O stress em pessoas que trabalham na área de relações humanas tem sido alvo de estudos de profissionais que se preocupam com a qualidade de vida e com o modo de se lidar com essa questão.
O stress pode ser visto como resultado direto da relação da pessoa com o seu meio ambiente, e pode tomar diferentes formas para diferentes pessoas.
Os líderes religiosos não estão isentos das pressões do cotidiano e diversos autores têm discutido questões que envolvem a saúde física e emocional desses líderes e a sua relação com o stress.
O objetivo desta pesquisa foi compreender as possíveis conseqüências do modo de viver do ministro religioso nas diversas áreas de sua vida, seja profissional, pessoal, familiar.
Para tal, com a colaboração de doze pastores de igrejas históricas, independente de idade, tempo de ministério ou denominação religiosa, realizaram-se entrevistas dirigidas acompanhadas de um questionário.

== TRECHOS DE DADOS ==
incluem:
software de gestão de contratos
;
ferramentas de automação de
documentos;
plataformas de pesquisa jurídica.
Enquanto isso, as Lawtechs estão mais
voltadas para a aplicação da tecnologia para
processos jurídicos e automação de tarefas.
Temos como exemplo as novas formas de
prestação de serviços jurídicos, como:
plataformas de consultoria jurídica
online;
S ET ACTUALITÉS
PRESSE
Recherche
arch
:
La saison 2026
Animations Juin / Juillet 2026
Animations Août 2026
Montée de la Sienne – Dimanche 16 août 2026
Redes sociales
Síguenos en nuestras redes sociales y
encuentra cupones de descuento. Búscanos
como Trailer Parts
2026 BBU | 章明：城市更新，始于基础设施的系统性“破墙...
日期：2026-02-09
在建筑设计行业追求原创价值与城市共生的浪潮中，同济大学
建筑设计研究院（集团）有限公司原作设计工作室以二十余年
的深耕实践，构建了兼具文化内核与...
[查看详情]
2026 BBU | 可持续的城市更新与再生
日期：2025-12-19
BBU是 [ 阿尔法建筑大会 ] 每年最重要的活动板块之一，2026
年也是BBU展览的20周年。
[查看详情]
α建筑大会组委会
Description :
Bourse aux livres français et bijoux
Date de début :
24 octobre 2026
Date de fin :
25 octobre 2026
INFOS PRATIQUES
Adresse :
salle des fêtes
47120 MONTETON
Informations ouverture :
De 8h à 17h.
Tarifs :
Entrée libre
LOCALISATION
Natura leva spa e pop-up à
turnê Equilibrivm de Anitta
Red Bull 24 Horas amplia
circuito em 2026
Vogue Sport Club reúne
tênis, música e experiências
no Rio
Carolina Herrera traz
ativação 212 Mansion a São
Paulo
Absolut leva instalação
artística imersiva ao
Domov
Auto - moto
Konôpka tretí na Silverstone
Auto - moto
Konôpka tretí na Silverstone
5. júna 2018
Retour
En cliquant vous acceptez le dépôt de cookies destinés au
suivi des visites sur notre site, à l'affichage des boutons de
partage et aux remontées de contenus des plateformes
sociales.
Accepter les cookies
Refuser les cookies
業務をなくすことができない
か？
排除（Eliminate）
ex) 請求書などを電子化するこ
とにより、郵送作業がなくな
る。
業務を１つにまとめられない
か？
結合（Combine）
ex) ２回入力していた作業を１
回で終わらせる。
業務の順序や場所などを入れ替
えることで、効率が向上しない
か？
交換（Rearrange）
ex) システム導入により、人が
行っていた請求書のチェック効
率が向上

== AÇÃO NECESSÁRIA 1 ==
Pode reproduzir, sem nenhuma alteração, o trecho do texto sobre o stress em líderes religiosos que vai de "Os líderes religiosos" até "com o stress.", incluindo ambas as passagens?
== AÇÃO NECESSÁRIA 2 ==
Pode prosseguir com o texto sobre o stress em líderes religiosos a partir do ponto em que ele termina?

== RESPOSTA DO EXERCÍCIO 1 ==
Os líderes religiosos não estão isentos das pressões do cotidiano e diversos autores têm discutido questões que envolvem a saúde física e emocional desses líderes e a sua relação com o stress.

== RESPOSTA DO EXERCÍCIO 2 ==
As respostas demonstraram marcantes similaridades entre os aspectos que os pastores consideraram estressores em suas vidas, tais como a solidão, a dificuldade para lidar com conflitos, a qualificação profissional insuficiente, dentre outros.
O estudo não pretende ser conclusivo. Contudo, espera-se que as reflexões geradas sejam de utilidade para a vida pessoal de pastores, seminaristas, dirigentes de escolas teológicas e demais interessados no tema.
O que é STRESS?
“Uma relação particular entre uma pessoa, seu ambiente e as circunstâncias às quais está submetida, que é avaliada pela pessoa como uma ameaça ou algo que exige dela mais que suas próprias habilidades ou recursos e que põe em perigo o seu bem-estar”. (França, 1996)
Essa relação é, portanto uma resposta do organismo. As reações são adequadas à demanda e independem de controle: a amígdala (situada acima do tronco cerebral) envia ao córtex cerebral ordem de despejar hormônio do stress no organismo.
STRESS BOM = EUSTRESS (atividades prazerosas: cansaço e recuperação)
STRESS MAU= DISTRESS (reações prolongadas demais, inadequadas, gerando doenças)
SAG – Síndrome da Adaptação Geral: é um conjunto de alterações que estimulam as defesas orgânicas e que ocorrem durante o tempo em que duram os agentes estressores.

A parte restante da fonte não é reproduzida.